═══ Records supplied

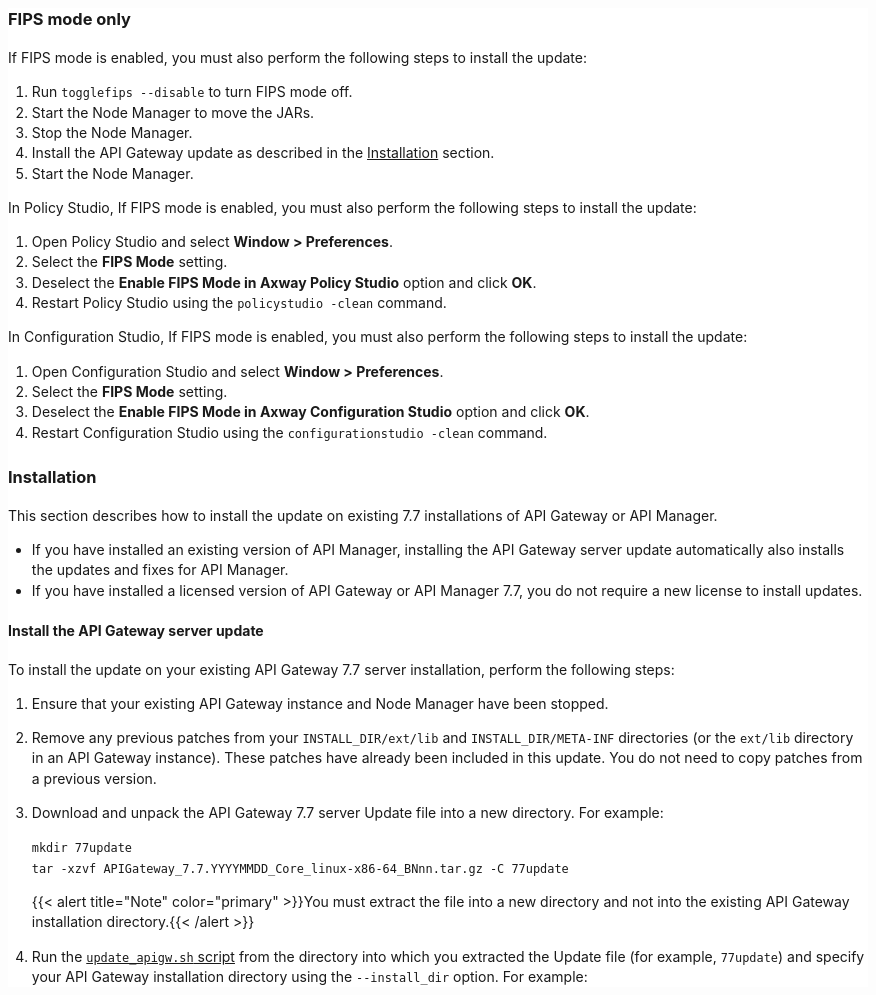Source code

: ### FIPS mode only

If FIPS mode is enabled, you must also perform the following steps to install the update:

1. Run `togglefips --disable` to turn FIPS mode off.
2. Start the Node Manager to move the JARs.
3. Stop the Node Manager.
4. Install the API Gateway update as described in the [Installation](#installation) section.
5. Start the Node Manager.

In Policy Studio, If FIPS mode is enabled, you must also perform the following steps to install the update:

1. Open Policy Studio and select **Window > Preferences**.
2. Select the **FIPS Mode** setting.
3. Deselect the **Enable FIPS Mode in Axway Policy Studio** option and click **OK**.
4. Restart Policy Studio using the `policystudio -clean` command.

In Configuration Studio, If FIPS mode is enabled, you must also perform the following steps to install the update:

1. Open Configuration Studio and select **Window > Preferences**.
2. Select the **FIPS Mode** setting.
3. Deselect the **Enable FIPS Mode in Axway Configuration Studio** option and click **OK**.
4. Restart Configuration Studio using the `configurationstudio -clean` command.

### Installation

This section describes how to install the update on existing 7.7 installations of API Gateway or API Manager.

* If you have installed an existing version of API Manager, installing the API Gateway server update automatically also installs the updates and fixes for API Manager.
* If you have installed a licensed version of API Gateway or API Manager 7.7, you do not require a new license to install updates.

#### Install the API Gateway server update

To install the update on your existing API Gateway 7.7 server installation, perform the following steps:

1. Ensure that your existing API Gateway instance and Node Manager have been stopped.
2. Remove any previous patches from your `INSTALL_DIR/ext/lib` and `INSTALL_DIR/META-INF` directories (or the `ext/lib` directory in an API Gateway instance). These patches have already been included in this update. You do not need to copy patches from a previous version.
3. Download and unpack the API Gateway 7.7 server Update file into a new directory. For example:

   ```
   mkdir 77update
   tar -xzvf APIGateway_7.7.YYYYMMDD_Core_linux-x86-64_BNnn.tar.gz -C 77update
   ```

    {{< alert title="Note" color="primary" >}}You must extract the file into a new directory and not into the existing API Gateway installation directory.{{< /alert >}}
4. Run the [`update_apigw.sh` script](#update-apigw-sh-script) from the directory into which you extracted the Update file (for example, `77update`) and specify  your API Gateway installation directory using the `--install_dir` option. For example:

══════

### Work order
Could you return exactly the lines above from the line with "#### Install the API Gateway server update" to the line with "2. Remove any", both included, and nothing else?

### Solution to this exercise
#### Install the API Gateway server update

To install the update on your existing API Gateway 7.7 server installation, perform the following steps:

1. Ensure that your existing API Gateway instance and Node Manager have been stopped.
2. Remove any previous patches from your `INSTALL_DIR/ext/lib` and `INSTALL_DIR/META-INF` directories (or the `ext/lib` directory in an API Gateway instance). These patches have already been included in this update. You do not need to copy patches from a previous version.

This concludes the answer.